A major source of support has come from the maintenance workers on campus, a student-labor alliance that dates back to 2012 when the administration attempted to outsource maintenance jobs to Sodexo, a food and facilities management company with nearly half a million employees worldwide. “They’ve given us a kind of mentorship that’s really valuable,” says Dani Martinez, a senior majoring in English. “They definitely want the best for us because they have similar things that they have fought for in the past and can give us guidance on those things too.”
The maintenance workers, who are represented by UE Local 712, helped initiate a relationship between students on campus and UE, with whom they are now organizing with. The maintenance workers, Napsha says, have “been partners with us through this entire process. The reason why we have been so successful — getting close to 200 cards signed, having hundreds of people organized and having a 60 person strong organizing team is because of the strength of our relationship with UE.”

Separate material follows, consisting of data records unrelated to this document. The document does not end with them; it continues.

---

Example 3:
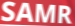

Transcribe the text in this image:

SAMR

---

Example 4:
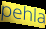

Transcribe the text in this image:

pehla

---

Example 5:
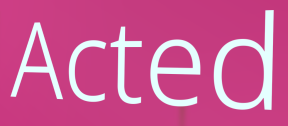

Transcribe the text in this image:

ActedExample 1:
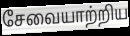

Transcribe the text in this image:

சேவையாற்றிய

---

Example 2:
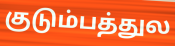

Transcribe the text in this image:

குடும்பத்துல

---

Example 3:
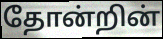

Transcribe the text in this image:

தோன்றின்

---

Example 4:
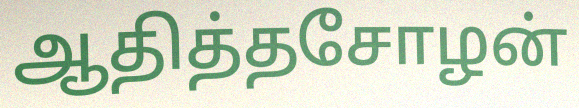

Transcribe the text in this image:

ஆதித்தசோழன்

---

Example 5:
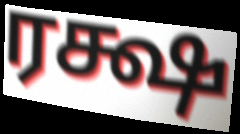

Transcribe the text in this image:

ரக்ஷ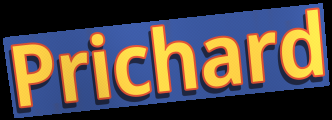
Prichard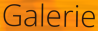
GalerieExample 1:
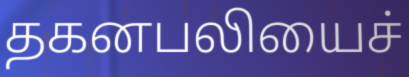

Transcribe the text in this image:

தகனபலியைச்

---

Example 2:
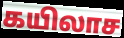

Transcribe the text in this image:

கயிலாச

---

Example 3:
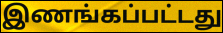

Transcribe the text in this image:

இணங்கப்பட்டது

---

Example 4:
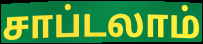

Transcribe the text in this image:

சாப்டலாம்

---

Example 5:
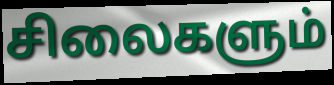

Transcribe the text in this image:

சிலைகளும்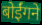
बोईंगनेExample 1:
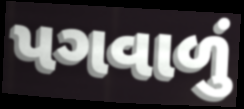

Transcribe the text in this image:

પગવાળું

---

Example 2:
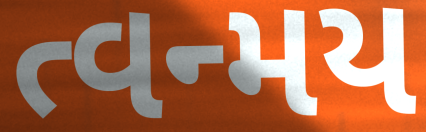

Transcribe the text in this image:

ત્વન્મય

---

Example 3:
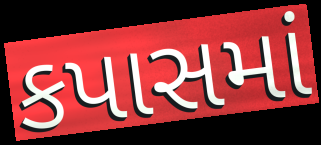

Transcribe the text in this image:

As of Labor Day, K‑SWOC has sent two requests for voluntary recognition of their union and the response from the administration has mostly been silence. Meanwhile, many students whose jobs cannot be performed remotely lack clarity around their employment status for this semester and next. Martinez believes that students who cannot work remotely should be transferred and trained in a different department with priority given to students with work-study, a federally-funded program that is supposed to guarantee campus employment as part of their financial aid package.
Martinez, who has worked in library and information services since she was a freshman, says her employment status is still up in the air. With Kenyon’s administration ultimately deciding on a system of teaching freshman and sophomores on campus and teaching juniors and seniors remotely, many in-person jobs will not be available this semester and union organizing continues to be almost entirely remote — a strategy Napsha and Geesing say may be playing in their favor especially with many students now stuck at home with limited in-person distractions.
Those students who are working remotely and are living outside of Ohio are now being paid according to the state minimum wage where students are based if it exceeds Kenyon wages. Geesing, who is living in Maryland where the minimum wage is higher, says he got an email from the career development office over the summer informing him that he’d be paid a bonus to make up the wage difference. Geesing says it “just shows you how completely arbitrary the tiered system has been and how they could have paid us more the entire time.”